As for Correctional Service Canada, spokesperson Laura Cumming wouldn’t comment on the data in this report as the agency hasn’t verified the information. She also said policy breaches are not tolerated and would be investigated.

Correctional Service Canada spokespeople always say policy breaches are not tolerated and would be investigated. They say it over and over and over, year after year.

Cruel & unusual punishment….

….okay in Canada, federal prosecutors say.

Section 12 of the Charter states: Everyone has the right not to be subjected to any cruel and unusual treatment or punishment.

Dipping into our archives to review what’s been sitting on the back burner waiting for attention is Toronto Globe and Mail justice writer Sean Fine’s, “Federal prosecutors defend use of cruel, unusual punishment,” from last spring.

Several convicted people are using section 12 to challenge the legality of a Conservative-era law that imposes a financial burden on all convicted criminals, no matter how poor. “The mandatory victim surcharge was a centrepiece of the Harper government’s push to give more rights to victims and fewer to accused and convicted offenders,” says Sean Fine in his column.

Lawyers from the Public Prosecutions Service of Canada defended the surcharge before the Ontario Court of Appeal in mid-March, citing section 1 of the Charter where the government may seek to justify limits on rights, and courts must decide if the limits are reasonable. They claim the law is fair because the poor have extra time to pay, and cannot be jailed for defaulting.

The law ignited a judicial rebellion from the onset when judges in many provinces gave offenders up to 99 years to pay, or charged as little as thirty cents, or simply ignored it. And, the defence arguments are deeply at odds with the Liberal government’s present position on this law, and on the primacy of the Charter.

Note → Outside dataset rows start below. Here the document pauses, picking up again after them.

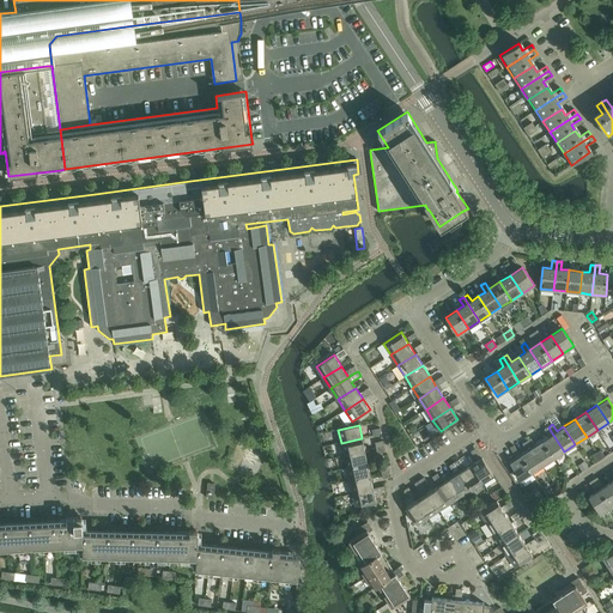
[(548,436),(541,441),(553,459),(564,451),(548,428),(544,430),(548,436)]
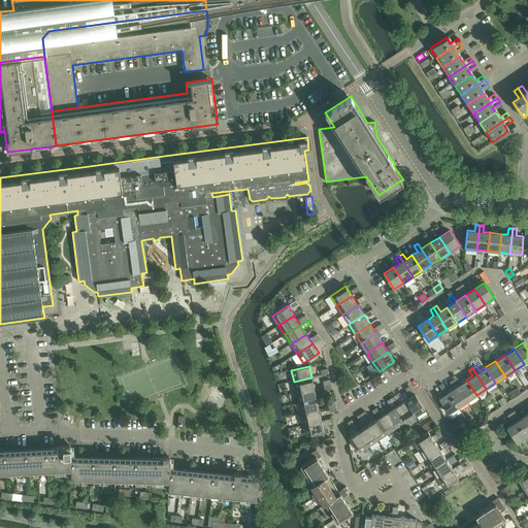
[(311,377),(294,382),(296,392),(315,388),(311,377)]
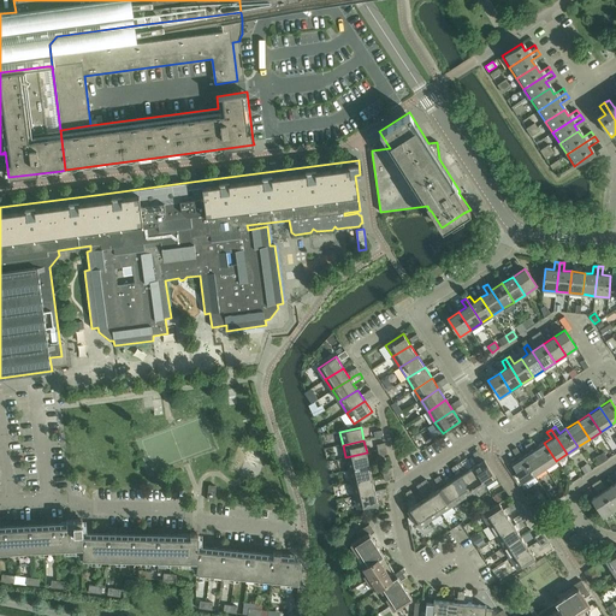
[(533,440),(529,443),(545,468),(556,461),(544,443),(538,448),(533,440)]
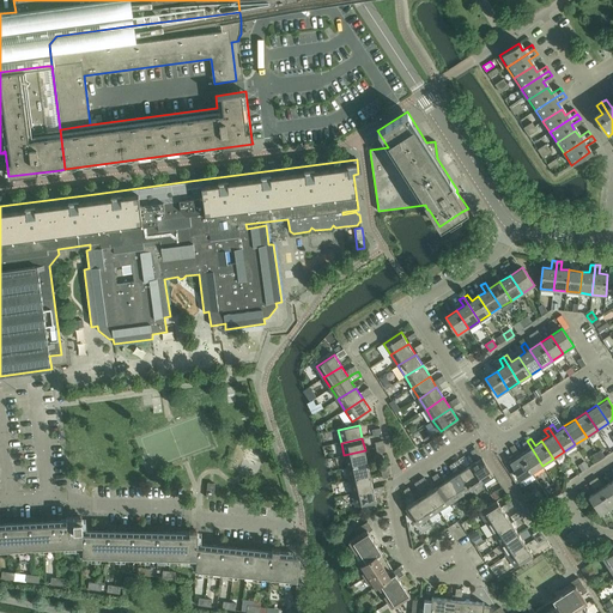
[(527,450),(520,455),(532,473),(542,466),(527,441),(522,444),(527,450)]
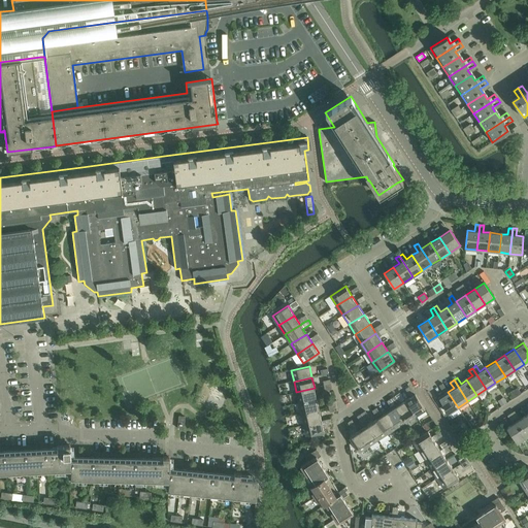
[(410,397),(405,400),(416,416),(425,409),(415,394),(409,386),(405,389),(410,397)]
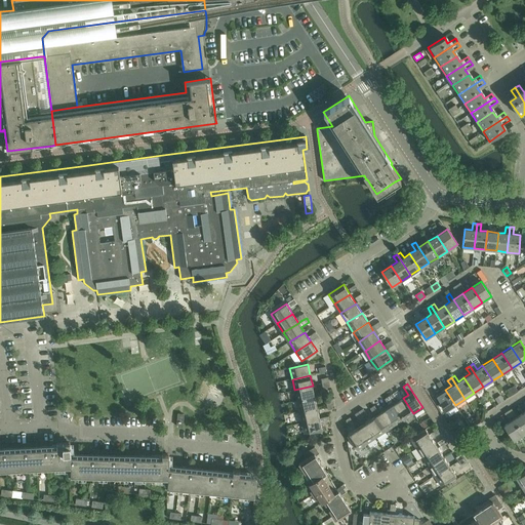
[(313,386),(294,390),(296,401),(315,397),(313,386)]
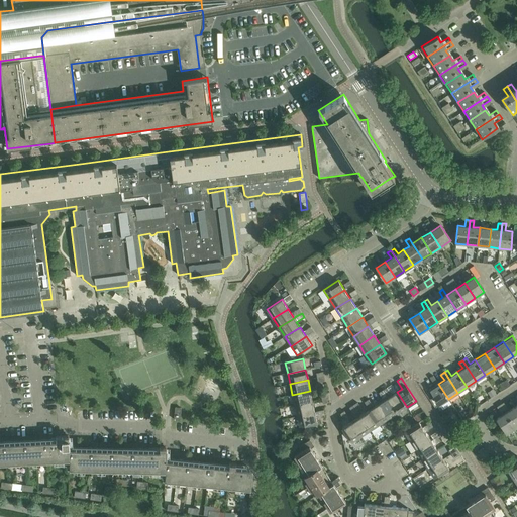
[(448,399),(438,384),(429,390),(439,405),(448,399)]
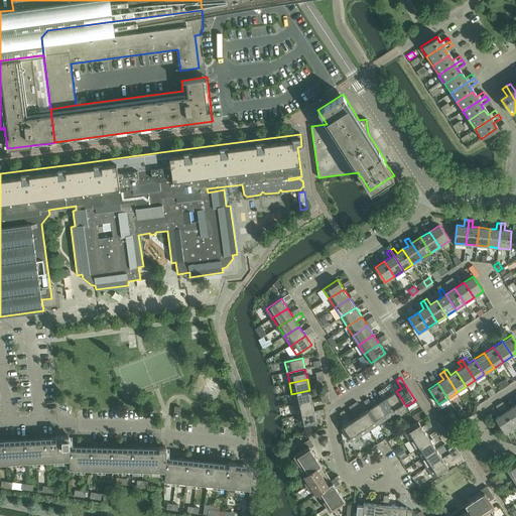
[(309,390),(291,394),(294,404),(311,400),(309,390)]
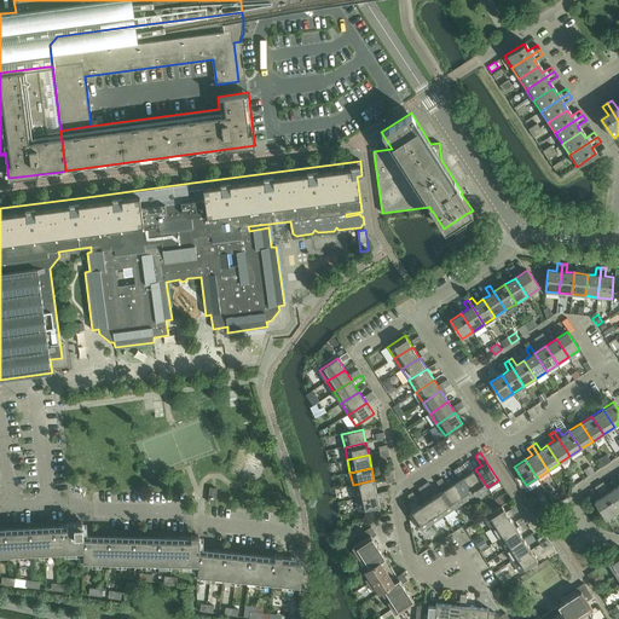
[(475,469),(464,476),(476,495),(487,487),(475,469)]
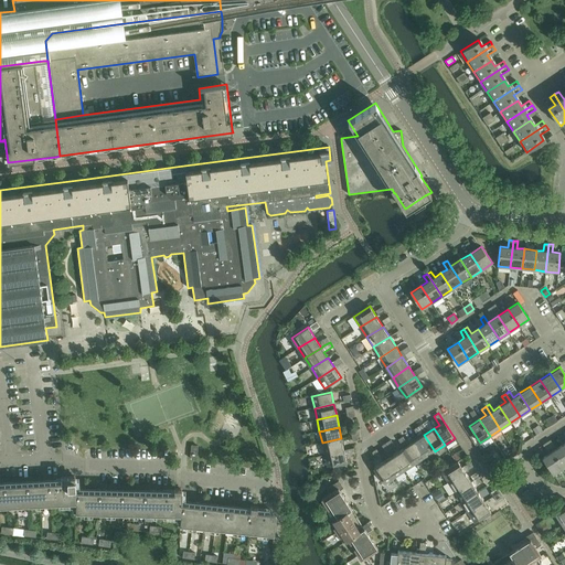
[(424,435),(414,441),(425,458),(435,451),(424,435)]
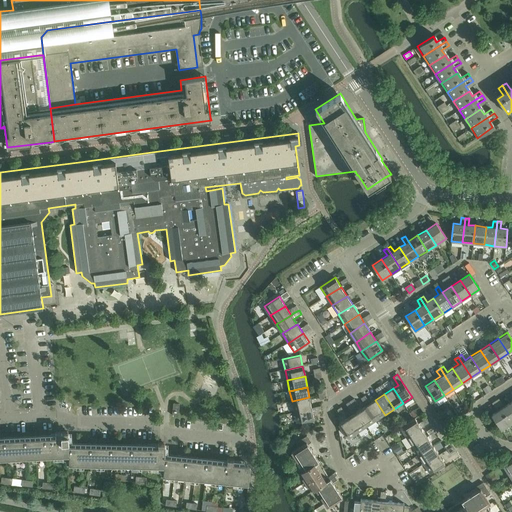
[(309,397),(292,401),(294,412),(312,408),(309,397)]
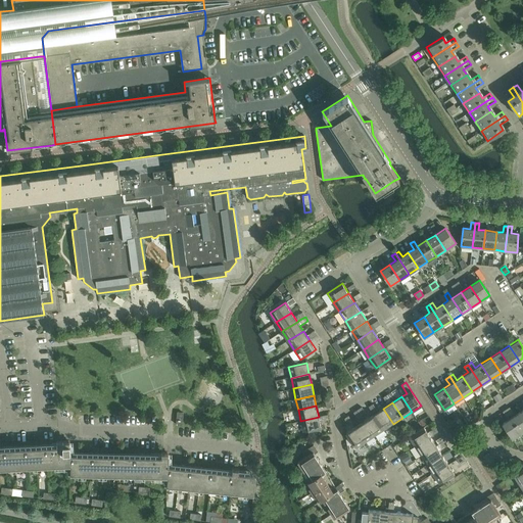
[(383,409),(374,415),(384,430),(393,424),(383,409)]
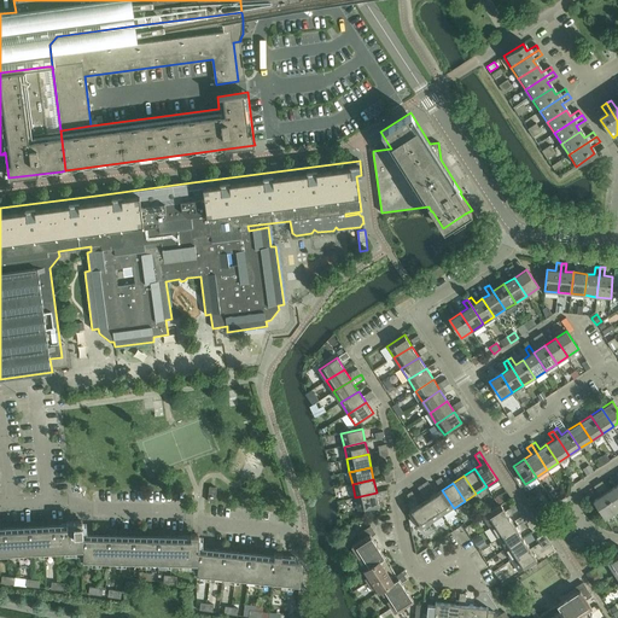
[(617,490),(616,487),(604,494),(616,512),(617,509),(617,490)]
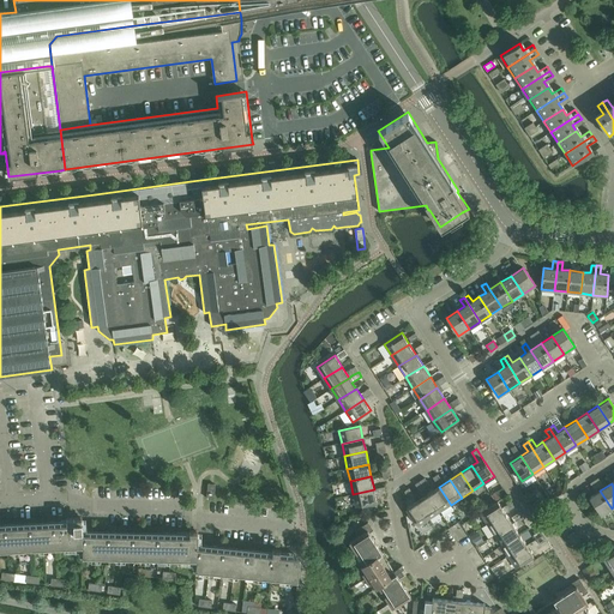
[(439,487),(428,494),(440,512),(451,505),(439,487)]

The federal prosecution service acts independently from the justice minister to avoid possible or perceived political interference. The minister does have the authority of a final say, and this case raises an issue about when that power should be employed. As it is, the present government is intent on reviewing the status of legislation that is not consistent with its commitments to a progressive approach to criminal law, and its support of Charter values.

An interesting sidebar is that if the prosecutors succeed in their arguments that the government can justify cruel and unusual punishment, the ruling might be used to defend practices up to and including torture.

One justice scholar recalls a 1982 conversation with Pierre Trudeau, father of Prime Minister Justin Trudeau, and the Canadian prime minister who initiated the Charter. According to the senior Trudeau, “You know, I think section 12 might be the only absolute right.”

The appeal judges reserved their decision.